Empresa de transporte coletivo pede reajuste de passagem para R$ 6,80 e Conselho Municipal de Transporte e Trânsito autoriza R$ 5,20

Empresa de transporte coletivo pede reajuste de passagem para R$ 6,80 e Conselho Municipal de Transporte e Trânsito autoriza R$ 5,20

Para resolver o impasse, um estudo tarifário prorrogado por uma Comissão Especial, criada pela Portaria nº 16.692 de junho de 2024, foi realizado e servirá como base para o cálculo do novo valor. Após diversas análises e levando em conta a necessidade de garantir a sustentabilidade do serviço, o valor final deverá ser de R$ 5,20, com a aprovação do Conselho Municipal de Transporte e Trânsito de Sete Lagoas. Em nota oficial divulgada recentemente, a Prefeitura de Sete Lagoas destacou que “segue empenhada em defesa dos interesses da população, combatendo aumentos tarifários desproporcionais e promovendo um transporte público eficiente e acessível”.

Atribuições do Conselho Municipal de Transporte e Trânsito de Sete Lagoas

De acordo com a Lei Nº 8308 de 16 de dezembro de 2013 (dispõe sobre a criação do Conselho Municipal de Transporte e Trânsito de Sete Lagoas), as atribuições do órgão são: controlar socialmente e acompanhar a política de transporte e trânsito; contribuir na elaboração das políticas municipais de transporte e mobilidade urbana; emitir pareceres sobre as políticas de transporte e circulação; acompanhar a gestão dos serviços de transporte público, avaliando os operadores e contratos; fiscalizar os serviços de transporte público coletivo e individual (táxi e mototáxi); elaborar o regimento interno do Conselho e estabelecer normas de funcionamento; participar das discussões sobre tarifas de transporte público e emitir e publicar resoluções sobre assuntos de sua competência.

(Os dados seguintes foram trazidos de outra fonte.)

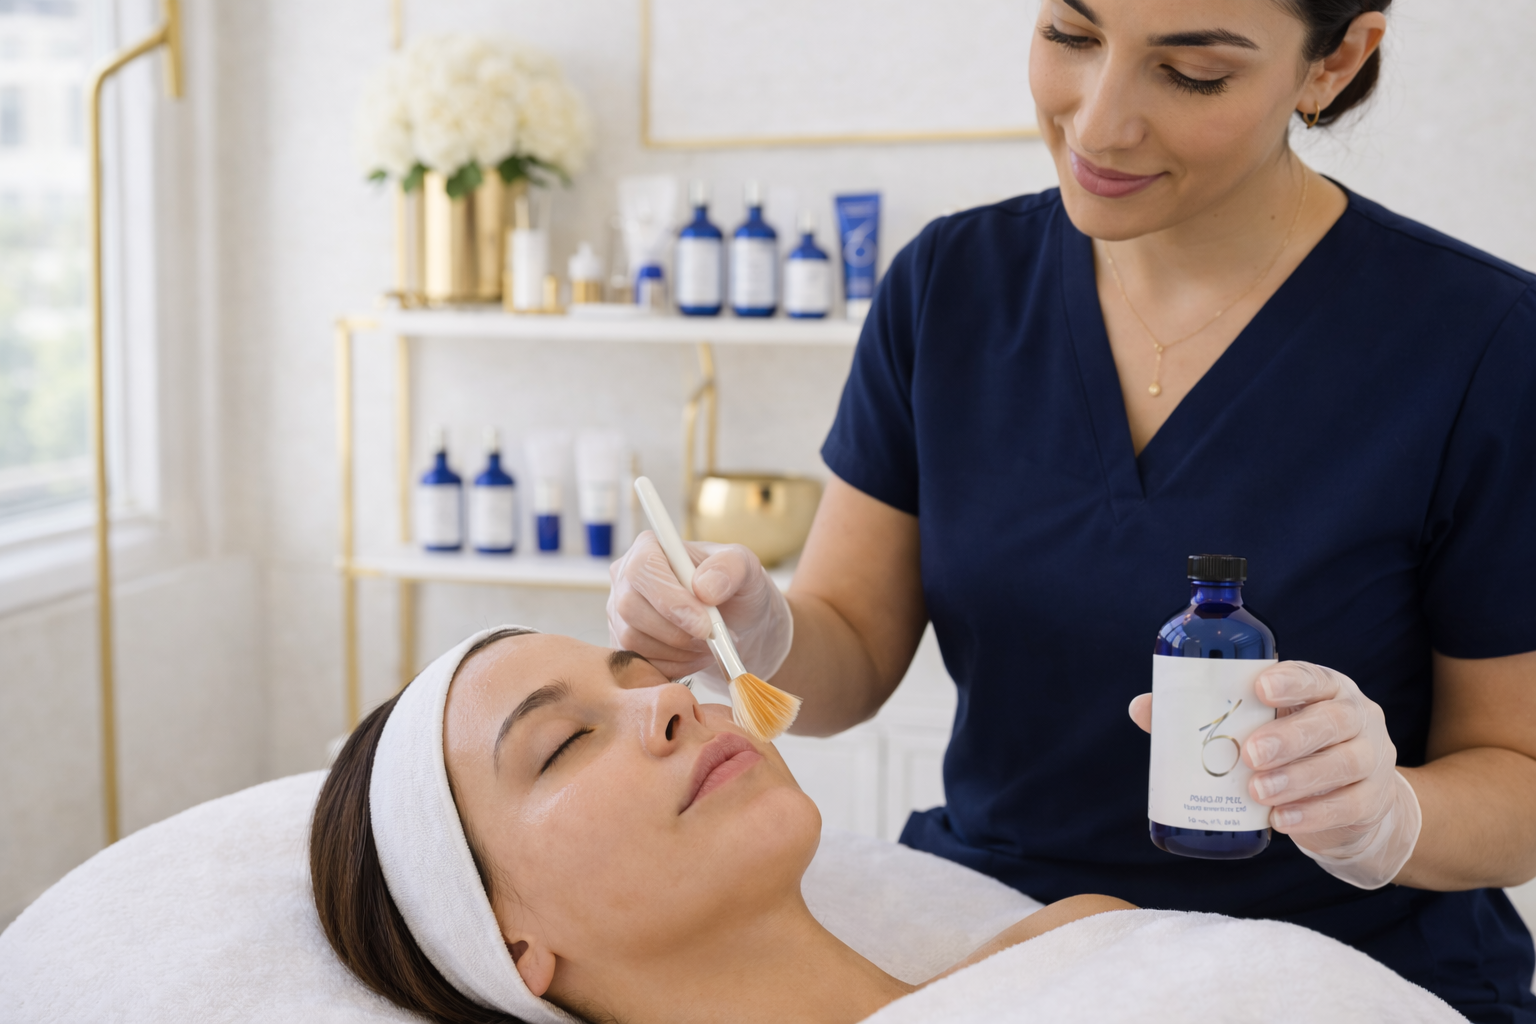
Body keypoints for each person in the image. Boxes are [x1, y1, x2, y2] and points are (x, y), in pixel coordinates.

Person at [607, 1, 1536, 1020]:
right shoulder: (949, 286)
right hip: (993, 938)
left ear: (1336, 61)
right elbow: (851, 658)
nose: (1097, 125)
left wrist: (1390, 816)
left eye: (1191, 74)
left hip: (1337, 968)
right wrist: (757, 630)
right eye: (1072, 36)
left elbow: (1519, 778)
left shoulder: (1482, 344)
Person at [309, 627, 1133, 1024]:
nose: (671, 699)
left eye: (646, 677)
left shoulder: (1080, 947)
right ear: (509, 944)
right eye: (562, 743)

Atrasos quase motivaram paralisação

No início do ano, as tensões cresceram devido às ameaças de paralisação por parte dos funcionários da entrega de Turi, geradas por questões salariais e pelo descumprimento de acordos. “É importante esclarecer que a situação atual, envolvendo o não pagamento integral da folha salarial dos funcionários da supervisão, resulta exclusivamente de decisão e responsabilidade da própria empresa Turi”, informou a Prefeitura de Sete Lagoas em nota.